OTOH, it might be a fairy tale palace waypoint full of ice cream and gum drops and not eerie at all.

As Chuck notes, Physics and Economics are the bane of architects everywhere, and coincidentally, neither of those apply in the fantasy world of the Rendering. A big part of my work life is reconciling all three of these wayward ghosts.


Nanook said...


It's quite-likely the "meet me at..." was used at many places. For the Seattle World's Fair, in 1962, there was a song entitled: Meet Me In Seattle at the Fair, and another one, See You In Seattle (at the Big World's Fair).

Chuck said...

...and who could forget that hit from 1904:

"Meet Me in St Louis, Louis.

Meet me at the Fair..."

We've been meeting people at World's Fairs for more than a hundred years. can't remember a great song from Knoxville, though...

Anonymous said...

I was on 'it's a small world' in Florida just last week. I first rode it in 1964 at the Worlds Fair. Thats 54 years of riding IASW !
Dennis, Levittown, NY

TokyoMagic! said...

Major, I don't know for sure that Joan appeared in any Pepsi commercials, but there is a Mountain Dew commercial (available on YouTube) with her in it, and Mountain Dew was a Pepsi product. In the 1940's, she did print ads in magazines for RC Cola, so I guess she jumped ship to Pepsi after marrying the chairman of the board. And the one thing that would truly set Joan off, was when she caught Christina drinking a Fresca!

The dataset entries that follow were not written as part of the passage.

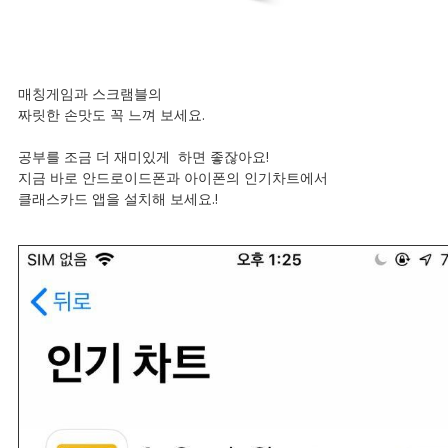
매칭게임과 스크램블의
짜릿한 손맛도 꼭 느껴 보세요.
공부를 조금 더 재미있게 하면 좋잖아요!
지금 바로 안드로이드폰과 아이폰의 인기차트에서
클래스카드 앱을 설치해 보세요.!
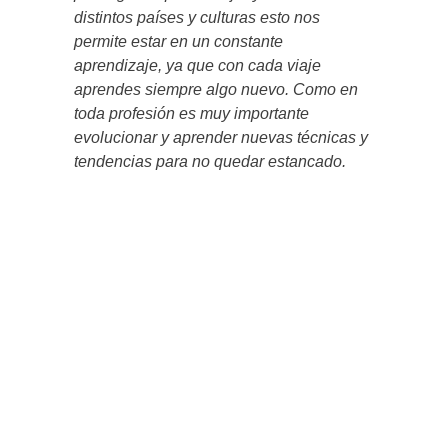
distintos países y culturas esto nos
permite estar en un constante
aprendizaje, ya que con cada viaje
aprendes siempre algo nuevo. Como en
toda profesión es muy importante
evolucionar y aprender nuevas técnicas y
tendencias para no quedar estancado.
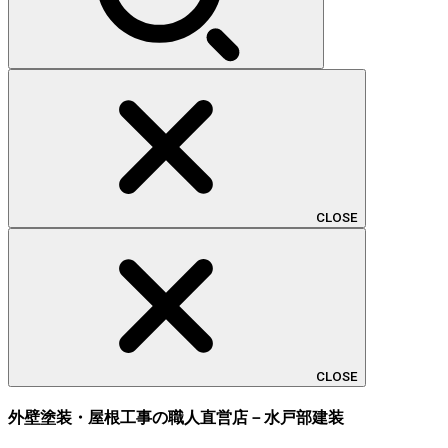
CLOSE
CLOSE
外壁塗装・屋根工事の職人直営店－水戸部建装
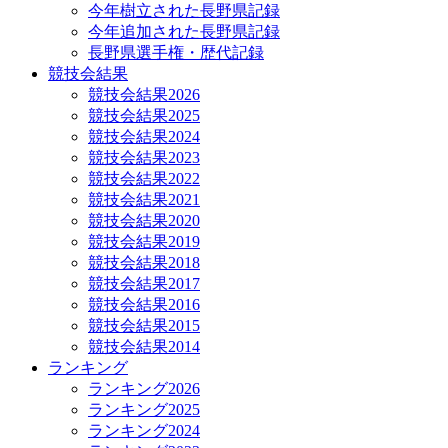
今年樹立された長野県記録
今年追加された長野県記録
長野県選手権・歴代記録
競技会結果
競技会結果2026
競技会結果2025
競技会結果2024
競技会結果2023
競技会結果2022
競技会結果2021
競技会結果2020
競技会結果2019
競技会結果2018
競技会結果2017
競技会結果2016
競技会結果2015
競技会結果2014
ランキング
ランキング2026
ランキング2025
ランキング2024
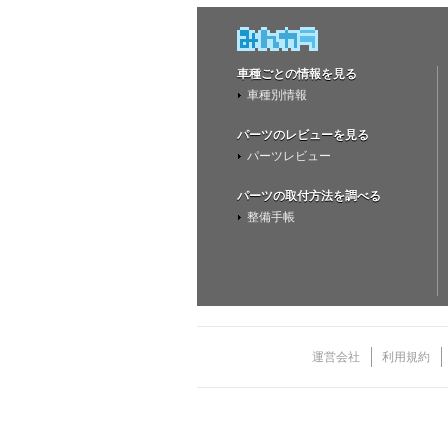
車種ごとの情報を見る
車種別情報
パーツのレビューを見る
パーツレビュー
パーツの取付方法を調べる
整備手帳
運営会社
利用規約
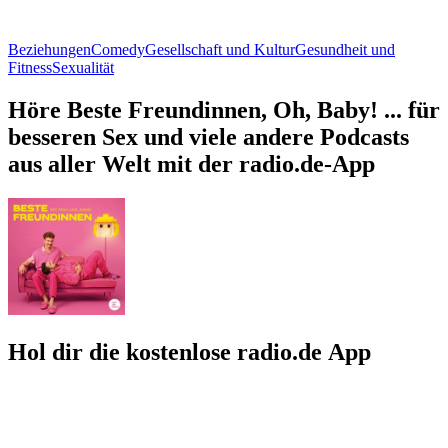
Beziehungen
Comedy
Gesellschaft und Kultur
Gesundheit und
Fitness
Sexualität
Höre Beste Freundinnen, Oh, Baby! ... für
besseren Sex und viele andere Podcasts
aus aller Welt mit der radio.de-App
Hol dir die kostenlose radio.de App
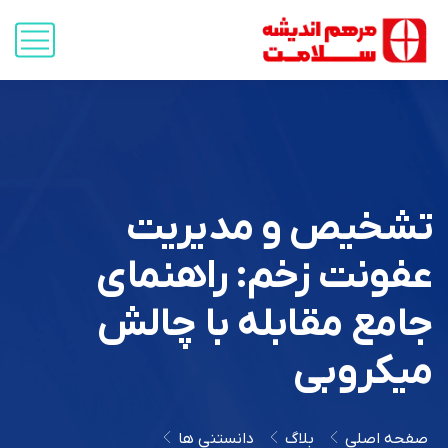
ص و مدیریت
 زخم: راهنمای
مقابله با چالش
بی
بلاگ
دانستنی ها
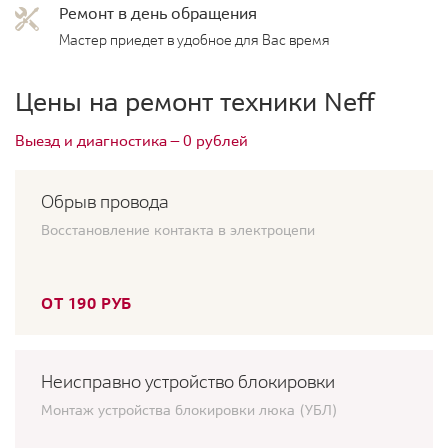
Ремонт в день обращения
Мастер приедет в удобное для Вас время
Цены на ремонт техники Neff
Выезд и диагностика — 0 рублей
Обрыв провода
Восстановление контакта в электроцепи
ОТ 190 РУБ
Неисправно устройство блокировки
Монтаж устройства блокировки люка (УБЛ)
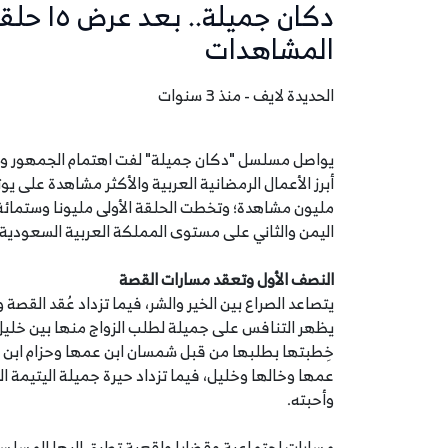
دكان جمي
المشاهدات
الحديدة لايف - منذ 3 سنوات
يواصل مسلسل "دكان جميلة" لفت اهتمام الجمهور وال
مليون مشاهدة؛ وتخطت الحلقة الأولى مليونا وستما
اليمن والثاني على مستوى المملكة العربية السعودي
النصف الأول وتعقد مسارات القصة
يظهر التنافس على جميلة لطلب الزواج منها بين خلي
خِطبتها بطلبها من قبل شمسان ابن عمها وحزام ابن خا
عمها وخالها وخليل، فيما تزداد حيرة جميلة اليتيمة الت
وأحبته.
مسارات اجتماعية وقضايا واقعية تطرق إليها المسل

Chuck, thanks for researching that info on the doll's concept art and sculpting. I knew about the costuming, but wasn't sure about their design. Wow, Marc Davis, Blaine Gibson and Alice Davis.....I don't think we'll ever see talent like that again. Not to mention, Rolly Crump, Bob Gurr, Mary Blair, Sam McKim, John Hench, Harriet Burns.....oh gosh, I shouldn't have gotten started. I won't be able to name them all.

Chuck said...

TM!, don't worry if you can't name them all - they already have names.